The eradication and recovery phases are similar and consist of procedures meant to put the system back into operation. The eradication procedures include cleaning up all traces of the attack—such as malicious files, created scheduled tasks and services—and depend on what traces were left following the intrusion. During the recovery process, the response team should simply adopt a ‘business as usual’ stance. Just as the eradication, the recovery phase is optional, because not every incident impacts the infrastructure. Within this phase we perform certain health check procedures and revoke changes that had been made during the attack.
Incident containment steps and recovery measures
4. Lessons learned, or required post-incident actions
The last playbook phase is Post-incident activity, or Lesson learning. The phase is focused on how to improve the process. To simplify this task, we can define a set of questions to be answered by the incident response team. For example:
- How well did the incident response team manage the incident?
- What information was the first to be required?
- Could the team have done a better job sharing the information with other organizations/departments?
- What could the team do differently next time if the same incident occurred?
- What additional tools or resources are needed to help prevent or mitigate similar incidents?
- Were there any wrong actions that had caused damage or inhibited recovery?
Answering these questions will enable the response team to update the knowledge base, improve the detection and prevention mechanism, and adjust the next response plan.

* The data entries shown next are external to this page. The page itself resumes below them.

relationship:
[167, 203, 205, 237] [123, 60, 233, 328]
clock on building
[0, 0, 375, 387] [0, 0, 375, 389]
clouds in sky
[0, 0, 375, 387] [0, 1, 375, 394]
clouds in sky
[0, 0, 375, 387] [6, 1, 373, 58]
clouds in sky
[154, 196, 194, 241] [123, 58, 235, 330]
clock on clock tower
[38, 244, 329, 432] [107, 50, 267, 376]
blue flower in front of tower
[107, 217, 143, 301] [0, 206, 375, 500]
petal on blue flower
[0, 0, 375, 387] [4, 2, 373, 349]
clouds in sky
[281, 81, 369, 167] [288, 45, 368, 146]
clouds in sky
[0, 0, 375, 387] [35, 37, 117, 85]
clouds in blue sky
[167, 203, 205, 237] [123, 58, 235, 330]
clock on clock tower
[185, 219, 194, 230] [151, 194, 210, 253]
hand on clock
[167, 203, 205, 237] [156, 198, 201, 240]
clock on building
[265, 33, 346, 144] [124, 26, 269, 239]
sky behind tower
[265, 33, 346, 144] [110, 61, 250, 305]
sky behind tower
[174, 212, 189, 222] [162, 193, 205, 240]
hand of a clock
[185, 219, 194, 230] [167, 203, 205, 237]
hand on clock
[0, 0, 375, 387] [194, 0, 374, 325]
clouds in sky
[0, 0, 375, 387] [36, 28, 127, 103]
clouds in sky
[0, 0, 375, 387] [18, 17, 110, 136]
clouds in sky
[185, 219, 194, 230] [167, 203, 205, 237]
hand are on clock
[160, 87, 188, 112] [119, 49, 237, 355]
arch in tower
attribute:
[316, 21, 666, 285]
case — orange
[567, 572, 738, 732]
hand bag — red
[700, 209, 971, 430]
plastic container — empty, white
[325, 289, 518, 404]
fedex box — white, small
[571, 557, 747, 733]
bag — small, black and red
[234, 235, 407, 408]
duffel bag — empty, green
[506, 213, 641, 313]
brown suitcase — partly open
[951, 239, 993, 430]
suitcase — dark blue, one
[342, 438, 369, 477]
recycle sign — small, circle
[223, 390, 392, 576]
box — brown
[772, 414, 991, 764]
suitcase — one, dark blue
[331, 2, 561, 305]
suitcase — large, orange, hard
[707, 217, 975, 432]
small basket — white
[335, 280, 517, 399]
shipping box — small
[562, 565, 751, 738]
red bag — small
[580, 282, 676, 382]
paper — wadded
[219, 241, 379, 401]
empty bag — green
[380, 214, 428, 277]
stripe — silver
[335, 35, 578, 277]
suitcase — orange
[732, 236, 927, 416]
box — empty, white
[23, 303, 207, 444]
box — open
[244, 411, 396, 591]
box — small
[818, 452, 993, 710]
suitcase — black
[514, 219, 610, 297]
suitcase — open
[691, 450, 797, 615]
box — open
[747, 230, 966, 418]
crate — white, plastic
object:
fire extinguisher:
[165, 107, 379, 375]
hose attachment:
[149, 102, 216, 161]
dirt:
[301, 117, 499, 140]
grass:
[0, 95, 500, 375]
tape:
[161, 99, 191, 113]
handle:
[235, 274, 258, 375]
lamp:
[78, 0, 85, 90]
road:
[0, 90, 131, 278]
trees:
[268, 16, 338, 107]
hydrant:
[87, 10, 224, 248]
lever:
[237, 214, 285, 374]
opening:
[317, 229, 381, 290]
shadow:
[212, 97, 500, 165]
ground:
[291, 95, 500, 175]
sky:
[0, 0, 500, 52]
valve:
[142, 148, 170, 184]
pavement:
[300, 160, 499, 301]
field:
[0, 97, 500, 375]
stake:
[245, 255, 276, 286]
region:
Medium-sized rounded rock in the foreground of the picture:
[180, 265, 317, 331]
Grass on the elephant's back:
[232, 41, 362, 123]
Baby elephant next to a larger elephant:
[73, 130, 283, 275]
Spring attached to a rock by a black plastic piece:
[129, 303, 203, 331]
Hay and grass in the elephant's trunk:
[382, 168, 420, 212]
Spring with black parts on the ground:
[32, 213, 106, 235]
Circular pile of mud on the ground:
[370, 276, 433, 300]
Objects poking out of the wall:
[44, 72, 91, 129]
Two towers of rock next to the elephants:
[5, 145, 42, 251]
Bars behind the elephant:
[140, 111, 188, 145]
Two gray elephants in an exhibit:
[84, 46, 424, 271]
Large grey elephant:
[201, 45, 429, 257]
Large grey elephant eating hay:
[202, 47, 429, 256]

Summary: components of a good playbook
To develop a cybersecurity incident response playbook, we need to figure out the incident management process with focus on phases. As we go deeper into the details, we look for tools/systems to help us with the detection, investigation, containment, eradication, and recovery phases. Once we know our set of tools, we can define the actions that can be performed:
- enriching the inventory information or telemetry of affected assets or reputation of external resources;
- incident containment through host isolation, preventing malicious file execution, URL blocking, termination of active sessions, or disabling of accounts;
- cleaning up the traces of intrusion by deleting remote files, deleting suspicious services, or scheduled tasks;
- recovering the system’s operational state by revoking changes;
- formalizing lessons learned by creating a new article in the local knowledge base for later reference.

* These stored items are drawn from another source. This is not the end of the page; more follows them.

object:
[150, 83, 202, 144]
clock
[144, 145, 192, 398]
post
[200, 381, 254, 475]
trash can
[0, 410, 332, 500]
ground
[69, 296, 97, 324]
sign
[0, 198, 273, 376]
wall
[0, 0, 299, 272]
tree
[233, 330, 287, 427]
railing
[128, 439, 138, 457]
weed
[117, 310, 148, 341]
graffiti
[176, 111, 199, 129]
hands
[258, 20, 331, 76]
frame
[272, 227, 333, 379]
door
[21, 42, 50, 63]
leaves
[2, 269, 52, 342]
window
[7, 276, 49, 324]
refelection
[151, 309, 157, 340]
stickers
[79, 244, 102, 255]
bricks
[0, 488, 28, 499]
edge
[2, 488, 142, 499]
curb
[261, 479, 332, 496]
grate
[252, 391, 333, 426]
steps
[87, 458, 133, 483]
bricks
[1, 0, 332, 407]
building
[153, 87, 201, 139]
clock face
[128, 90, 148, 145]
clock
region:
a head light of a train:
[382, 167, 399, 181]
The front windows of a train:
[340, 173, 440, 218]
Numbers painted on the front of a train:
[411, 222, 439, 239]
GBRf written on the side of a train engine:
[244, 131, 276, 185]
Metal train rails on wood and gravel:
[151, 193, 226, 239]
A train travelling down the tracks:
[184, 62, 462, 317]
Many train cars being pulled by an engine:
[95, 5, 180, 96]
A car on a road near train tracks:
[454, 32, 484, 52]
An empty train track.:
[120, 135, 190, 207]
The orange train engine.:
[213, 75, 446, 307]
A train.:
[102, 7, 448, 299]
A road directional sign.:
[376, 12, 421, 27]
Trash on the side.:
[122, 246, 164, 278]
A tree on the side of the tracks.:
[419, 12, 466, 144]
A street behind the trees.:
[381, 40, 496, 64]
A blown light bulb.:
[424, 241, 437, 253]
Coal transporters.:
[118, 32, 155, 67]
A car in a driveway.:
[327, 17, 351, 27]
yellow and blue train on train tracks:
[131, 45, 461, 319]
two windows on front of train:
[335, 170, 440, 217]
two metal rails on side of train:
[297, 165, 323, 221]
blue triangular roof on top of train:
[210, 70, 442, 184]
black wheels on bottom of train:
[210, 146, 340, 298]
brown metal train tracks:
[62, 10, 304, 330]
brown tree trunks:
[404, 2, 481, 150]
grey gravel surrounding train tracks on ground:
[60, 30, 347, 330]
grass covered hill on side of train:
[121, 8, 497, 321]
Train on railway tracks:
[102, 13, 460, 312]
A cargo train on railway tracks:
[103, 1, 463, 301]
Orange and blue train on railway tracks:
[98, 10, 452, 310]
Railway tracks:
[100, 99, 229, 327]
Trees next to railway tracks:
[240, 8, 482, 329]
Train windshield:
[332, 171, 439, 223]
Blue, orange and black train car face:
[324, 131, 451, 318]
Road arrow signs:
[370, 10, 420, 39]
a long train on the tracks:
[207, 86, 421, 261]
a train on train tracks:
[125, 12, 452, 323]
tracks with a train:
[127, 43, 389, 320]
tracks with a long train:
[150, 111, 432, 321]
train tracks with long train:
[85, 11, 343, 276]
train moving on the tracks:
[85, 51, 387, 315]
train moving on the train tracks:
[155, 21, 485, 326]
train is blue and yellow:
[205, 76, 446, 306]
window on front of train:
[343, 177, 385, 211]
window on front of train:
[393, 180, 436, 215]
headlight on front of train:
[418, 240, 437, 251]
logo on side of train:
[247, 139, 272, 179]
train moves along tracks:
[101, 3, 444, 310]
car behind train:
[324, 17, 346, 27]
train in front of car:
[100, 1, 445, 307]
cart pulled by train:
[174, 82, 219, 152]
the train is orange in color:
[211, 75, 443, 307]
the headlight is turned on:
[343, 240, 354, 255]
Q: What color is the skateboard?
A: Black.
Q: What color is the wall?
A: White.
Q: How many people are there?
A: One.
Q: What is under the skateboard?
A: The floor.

Additionally, we want to define responsibilities within the response team, for each team member must know what his or her mission-critical role is. Once the preparation is done, we can begin developing the procedures that will form the playbook. As a common rule, every procedure or playbook building block looks like “<a subject> does <an action> on <an object> using <a tool>”—and now that all subjects, actions, objects, and tools have been defined, it is pretty easy to combine them to create procedures and design the playbook. And of course, keep in mind and stick to your response plan and its phases.